> _YOUR ASSIGNMENT_
Filter the data below, keeping only lines that contain "отримати".

SUPPLIED DATA START

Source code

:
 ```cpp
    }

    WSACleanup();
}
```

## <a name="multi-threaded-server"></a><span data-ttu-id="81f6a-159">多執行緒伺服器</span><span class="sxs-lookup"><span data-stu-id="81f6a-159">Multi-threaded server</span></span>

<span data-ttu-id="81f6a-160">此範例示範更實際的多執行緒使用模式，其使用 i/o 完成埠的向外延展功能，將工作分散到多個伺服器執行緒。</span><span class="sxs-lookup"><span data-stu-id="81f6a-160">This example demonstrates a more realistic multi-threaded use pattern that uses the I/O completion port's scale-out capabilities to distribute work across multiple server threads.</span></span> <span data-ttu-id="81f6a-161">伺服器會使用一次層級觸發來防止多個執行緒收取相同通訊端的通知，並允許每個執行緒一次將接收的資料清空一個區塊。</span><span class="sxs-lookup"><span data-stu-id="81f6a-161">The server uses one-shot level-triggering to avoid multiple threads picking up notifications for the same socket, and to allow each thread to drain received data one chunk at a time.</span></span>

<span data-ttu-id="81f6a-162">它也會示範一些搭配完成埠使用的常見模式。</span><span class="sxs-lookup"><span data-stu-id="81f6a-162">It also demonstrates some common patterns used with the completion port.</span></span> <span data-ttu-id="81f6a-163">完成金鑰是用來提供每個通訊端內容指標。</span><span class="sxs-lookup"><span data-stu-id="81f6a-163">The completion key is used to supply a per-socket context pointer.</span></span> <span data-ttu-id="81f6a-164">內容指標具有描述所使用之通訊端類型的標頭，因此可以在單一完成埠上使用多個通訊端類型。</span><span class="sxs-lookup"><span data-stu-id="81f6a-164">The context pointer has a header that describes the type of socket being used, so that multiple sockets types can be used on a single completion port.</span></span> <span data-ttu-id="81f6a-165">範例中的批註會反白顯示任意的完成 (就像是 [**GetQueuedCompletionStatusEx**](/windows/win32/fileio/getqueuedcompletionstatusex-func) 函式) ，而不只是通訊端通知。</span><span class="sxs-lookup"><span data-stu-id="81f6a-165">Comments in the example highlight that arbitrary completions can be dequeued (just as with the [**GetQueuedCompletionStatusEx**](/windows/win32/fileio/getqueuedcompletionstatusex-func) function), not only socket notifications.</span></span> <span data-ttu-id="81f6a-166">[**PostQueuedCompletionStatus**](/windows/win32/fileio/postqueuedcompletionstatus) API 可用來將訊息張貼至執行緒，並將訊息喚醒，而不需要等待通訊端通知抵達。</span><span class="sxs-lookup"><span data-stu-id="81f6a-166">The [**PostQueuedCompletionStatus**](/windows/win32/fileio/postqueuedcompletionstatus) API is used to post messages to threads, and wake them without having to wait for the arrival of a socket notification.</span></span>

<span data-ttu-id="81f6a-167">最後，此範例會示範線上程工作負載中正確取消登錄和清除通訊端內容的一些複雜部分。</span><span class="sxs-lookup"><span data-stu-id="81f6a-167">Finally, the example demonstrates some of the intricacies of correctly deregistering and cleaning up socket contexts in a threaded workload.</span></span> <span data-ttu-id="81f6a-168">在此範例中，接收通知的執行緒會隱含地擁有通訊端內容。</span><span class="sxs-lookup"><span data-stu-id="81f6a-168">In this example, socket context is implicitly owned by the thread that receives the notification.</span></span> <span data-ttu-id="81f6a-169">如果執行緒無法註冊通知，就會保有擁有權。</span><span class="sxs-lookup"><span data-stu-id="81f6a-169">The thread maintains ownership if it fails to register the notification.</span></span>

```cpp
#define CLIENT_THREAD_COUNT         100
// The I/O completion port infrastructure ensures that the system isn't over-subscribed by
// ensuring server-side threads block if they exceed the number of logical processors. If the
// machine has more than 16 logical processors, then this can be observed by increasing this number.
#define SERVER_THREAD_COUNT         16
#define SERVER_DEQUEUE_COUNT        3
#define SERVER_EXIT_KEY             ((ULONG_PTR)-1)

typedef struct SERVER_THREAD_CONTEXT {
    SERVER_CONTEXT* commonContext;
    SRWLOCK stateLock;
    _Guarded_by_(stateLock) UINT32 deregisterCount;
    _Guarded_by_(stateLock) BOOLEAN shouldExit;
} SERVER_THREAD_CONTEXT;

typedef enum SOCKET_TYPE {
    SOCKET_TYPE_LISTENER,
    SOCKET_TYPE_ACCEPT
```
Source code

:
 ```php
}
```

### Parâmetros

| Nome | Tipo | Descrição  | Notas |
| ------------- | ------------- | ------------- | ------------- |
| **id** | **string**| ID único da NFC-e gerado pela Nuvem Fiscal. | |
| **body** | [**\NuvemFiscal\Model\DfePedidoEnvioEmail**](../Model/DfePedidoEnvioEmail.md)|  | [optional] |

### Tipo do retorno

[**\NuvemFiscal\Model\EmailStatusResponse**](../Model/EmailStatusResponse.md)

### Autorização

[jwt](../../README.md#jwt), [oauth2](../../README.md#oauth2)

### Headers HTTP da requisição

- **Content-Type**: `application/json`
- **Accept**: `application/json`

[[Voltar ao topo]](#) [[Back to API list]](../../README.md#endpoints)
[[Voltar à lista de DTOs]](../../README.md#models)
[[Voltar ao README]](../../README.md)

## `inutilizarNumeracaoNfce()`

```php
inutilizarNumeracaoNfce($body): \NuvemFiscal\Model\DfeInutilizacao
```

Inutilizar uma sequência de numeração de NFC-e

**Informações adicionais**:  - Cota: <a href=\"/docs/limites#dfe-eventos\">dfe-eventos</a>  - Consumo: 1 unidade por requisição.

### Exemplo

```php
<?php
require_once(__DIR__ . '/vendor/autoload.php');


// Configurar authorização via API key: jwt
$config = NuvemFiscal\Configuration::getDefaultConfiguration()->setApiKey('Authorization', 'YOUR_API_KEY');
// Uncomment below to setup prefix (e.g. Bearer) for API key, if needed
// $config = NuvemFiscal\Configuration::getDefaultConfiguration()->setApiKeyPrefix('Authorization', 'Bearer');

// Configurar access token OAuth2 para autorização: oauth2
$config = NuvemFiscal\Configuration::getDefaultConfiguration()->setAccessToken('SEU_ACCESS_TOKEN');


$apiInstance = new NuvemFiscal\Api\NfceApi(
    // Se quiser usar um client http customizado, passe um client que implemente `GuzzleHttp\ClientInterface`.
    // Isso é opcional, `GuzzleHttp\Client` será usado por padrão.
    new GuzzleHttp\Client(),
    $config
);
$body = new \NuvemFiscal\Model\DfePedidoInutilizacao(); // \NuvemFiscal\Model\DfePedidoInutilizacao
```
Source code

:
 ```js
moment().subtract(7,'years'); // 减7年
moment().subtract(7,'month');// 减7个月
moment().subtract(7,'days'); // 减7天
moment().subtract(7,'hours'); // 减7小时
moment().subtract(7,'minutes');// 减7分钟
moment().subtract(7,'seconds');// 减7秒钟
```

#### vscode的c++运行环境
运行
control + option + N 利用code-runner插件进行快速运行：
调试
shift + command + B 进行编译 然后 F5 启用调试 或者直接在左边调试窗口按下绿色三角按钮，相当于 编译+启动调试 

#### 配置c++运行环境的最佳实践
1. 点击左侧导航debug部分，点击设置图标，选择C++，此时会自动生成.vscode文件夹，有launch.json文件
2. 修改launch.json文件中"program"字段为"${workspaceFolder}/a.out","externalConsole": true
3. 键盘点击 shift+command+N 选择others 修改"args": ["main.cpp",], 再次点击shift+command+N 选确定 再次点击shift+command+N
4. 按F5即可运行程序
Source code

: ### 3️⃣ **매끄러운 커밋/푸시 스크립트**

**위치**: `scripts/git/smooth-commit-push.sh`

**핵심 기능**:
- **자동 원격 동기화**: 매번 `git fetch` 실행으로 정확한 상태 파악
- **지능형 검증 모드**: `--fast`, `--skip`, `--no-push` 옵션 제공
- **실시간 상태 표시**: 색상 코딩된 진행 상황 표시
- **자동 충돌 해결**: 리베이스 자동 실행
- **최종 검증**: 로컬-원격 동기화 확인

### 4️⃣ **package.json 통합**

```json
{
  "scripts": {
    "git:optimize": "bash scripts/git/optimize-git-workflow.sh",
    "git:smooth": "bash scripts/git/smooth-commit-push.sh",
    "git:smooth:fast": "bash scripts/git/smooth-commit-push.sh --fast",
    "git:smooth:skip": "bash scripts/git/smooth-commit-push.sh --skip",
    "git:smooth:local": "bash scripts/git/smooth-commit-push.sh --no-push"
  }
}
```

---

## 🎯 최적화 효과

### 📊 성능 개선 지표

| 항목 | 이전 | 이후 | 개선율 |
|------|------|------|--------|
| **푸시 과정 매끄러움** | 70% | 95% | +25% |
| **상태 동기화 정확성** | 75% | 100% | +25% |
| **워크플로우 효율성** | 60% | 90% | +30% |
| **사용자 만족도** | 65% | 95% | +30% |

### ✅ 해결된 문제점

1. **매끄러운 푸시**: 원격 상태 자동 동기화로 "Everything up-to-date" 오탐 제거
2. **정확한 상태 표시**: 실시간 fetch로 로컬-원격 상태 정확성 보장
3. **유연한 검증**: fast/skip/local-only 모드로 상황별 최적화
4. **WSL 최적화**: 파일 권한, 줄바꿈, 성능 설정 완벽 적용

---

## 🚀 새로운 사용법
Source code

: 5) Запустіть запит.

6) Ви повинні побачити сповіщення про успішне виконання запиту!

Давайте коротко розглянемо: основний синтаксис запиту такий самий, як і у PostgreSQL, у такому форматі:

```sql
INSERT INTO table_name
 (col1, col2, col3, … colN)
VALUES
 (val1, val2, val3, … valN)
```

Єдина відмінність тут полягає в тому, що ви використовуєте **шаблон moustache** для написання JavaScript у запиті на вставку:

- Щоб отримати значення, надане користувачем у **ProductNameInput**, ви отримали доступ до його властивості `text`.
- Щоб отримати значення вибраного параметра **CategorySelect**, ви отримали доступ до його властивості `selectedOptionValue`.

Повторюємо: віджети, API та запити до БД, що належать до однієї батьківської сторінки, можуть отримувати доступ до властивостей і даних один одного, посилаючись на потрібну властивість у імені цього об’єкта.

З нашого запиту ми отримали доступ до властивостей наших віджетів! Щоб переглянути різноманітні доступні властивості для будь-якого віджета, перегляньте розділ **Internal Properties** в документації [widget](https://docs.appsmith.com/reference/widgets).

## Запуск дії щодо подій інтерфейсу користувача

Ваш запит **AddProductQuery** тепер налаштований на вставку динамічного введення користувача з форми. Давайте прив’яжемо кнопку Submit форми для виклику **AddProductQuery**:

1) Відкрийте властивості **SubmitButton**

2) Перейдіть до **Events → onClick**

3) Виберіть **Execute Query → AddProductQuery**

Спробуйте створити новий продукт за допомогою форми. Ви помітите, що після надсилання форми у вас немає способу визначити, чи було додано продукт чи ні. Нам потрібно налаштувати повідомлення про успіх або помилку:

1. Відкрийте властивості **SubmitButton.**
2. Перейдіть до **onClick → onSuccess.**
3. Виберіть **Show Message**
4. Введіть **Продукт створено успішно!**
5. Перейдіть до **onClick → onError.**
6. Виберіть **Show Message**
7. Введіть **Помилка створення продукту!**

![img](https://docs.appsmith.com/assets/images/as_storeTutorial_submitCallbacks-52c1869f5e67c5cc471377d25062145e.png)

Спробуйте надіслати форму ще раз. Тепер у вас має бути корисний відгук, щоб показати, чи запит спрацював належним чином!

SUPPLIED DATA END

> _EXPECTED ANSWER_
- Щоб отримати значення, надане користувачем у **ProductNameInput**, ви отримали доступ до його властивості `text`.
- Щоб отримати значення вибраного параметра **CategorySelect**, ви отримали доступ до його властивості `selectedOptionValue`.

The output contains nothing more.